The main event of SummerSlam 1995 saw Big Daddy Cool defend his WWF Title against the former Men On A Mission member. If that sounds like a disaster waiting to happen … well, it was. Mabel had been fast-tracked to the top heel role, but nobody bought into him as a challenger despite his size, and it was a tall order for Diesel to do anything with him, though Kevin Nash did pull off a top rope dive to the floor on the King, a spot that very few modern fans would associate with him. A few days beforehand, The British Bulldog had turned heel on Diesel, but while he was in the building, he stayed away from this match. The same cannot be said of Lex Luger, who came down after a ref bump to try and avert interference from Sir Mo (bear with me here). Diesel struck Lex, thinking that the other Allied Power would also turn heel, but Luger composed himself and took out Mo. This allowed Diesel to hit a shoulder tackle for the win (there was no chance of Diesel hitting Mabel with a Jackknife Powerbomb). This wasn’t good; in fact, it was pretty rotten. Still, it’s memorable for two reasons: Mabel injuring Diesel for real by sitting on his back during the match (Diesel was furious; to say that Mabel’s descent began at that moment would be an understatement), and Luger making his final televised WWF appearance, as it was only eight nights later when he jumped to WCW on the first Monday Nitro in a historic fashion.

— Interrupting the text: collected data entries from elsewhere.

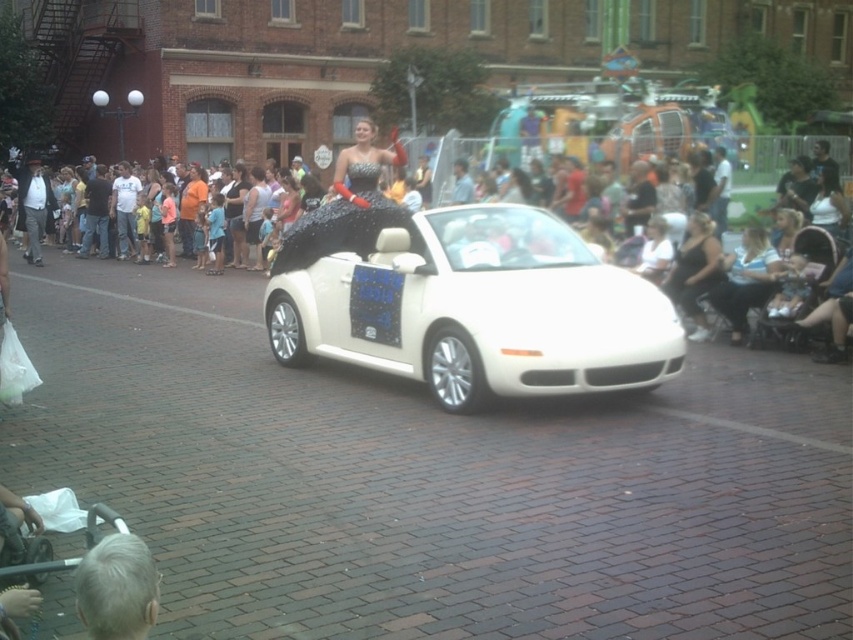
Between point (512, 294) and point (115, 600), which one is positioned behind?

The point (512, 294) is more distant.

The width and height of the screenshot is (853, 640). Find the location of `white glossy convertible at center`. white glossy convertible at center is located at coordinates (473, 307).

Between point (433, 228) and point (97, 561), which one is positioned behind?

Point (433, 228)

Identify the location of matte black dress at center. This screenshot has height=640, width=853. (469, 273).

Does point (405, 353) lie behind point (375, 324)?

That is False.

Which is behind, point (384, 262) or point (322, 291)?

The point (322, 291) is behind.

Locate an element on the screen. The width and height of the screenshot is (853, 640). white glossy convertible at center is located at coordinates (473, 307).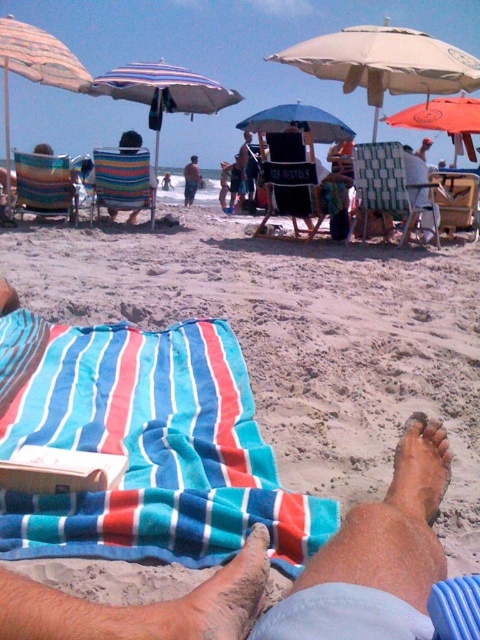
The width and height of the screenshot is (480, 640). Describe the element at coordinates (392, 531) in the screenshot. I see `striped towel at lower center` at that location.

Is point (420, 563) behind point (444, 180)?

No, (420, 563) is in front of (444, 180).

Does point (415, 420) come farther from viewer compared to point (470, 196)?

No, (415, 420) is in front of (470, 196).

Where is `striped towel at lower center`? striped towel at lower center is located at coordinates (392, 531).

Which is behind, point (295, 582) or point (49, 161)?

The point (49, 161) is behind.

Can you confirm if striped towel at lower center is smaller than striped fabric beach chair at left?

Indeed, striped towel at lower center has a smaller size compared to striped fabric beach chair at left.

Between point (412, 536) and point (44, 193), which one is positioned behind?

Point (44, 193)

You are a GUI agent. You are given a task and a screenshot of the screen. Output one action in this format:
    pyautogui.click(x=<x>, y=<y>)
    Task: Click on the striped towel at lower center
    The height and width of the screenshot is (640, 480).
    Given the screenshot: What is the action you would take?
    pos(392,531)

From the picture: Can you confirm if green woven beach chair at center is thinner than blue striped towel at lower left?

No, green woven beach chair at center is not thinner than blue striped towel at lower left.

Is point (393, 204) farther from viewer compared to point (251, 545)?

That is True.

Consider the image. Measure the distance between point (x=384, y=147) and camera.

A distance of 6.83 meters exists between point (x=384, y=147) and camera.

Locate an element on the screen. The image size is (480, 640). green woven beach chair at center is located at coordinates [394, 186].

WWF SummerSlam 1995 is remembered for one thing only: the Ladder rematch between Shawn Michaels and Razor Ramon. The rest of the show isn’t as bad as it might initially seem, though, and if anything, the first half of the event is better than the second, despite the increased star power later on. Many deem 1995 to be a poor year in the WWF and I don’t disagree, but there were still some worthwhile PPV events, and SummerSlam 1995 was definitely one of them (if you ignore Diesel vs. King Mabel, that is).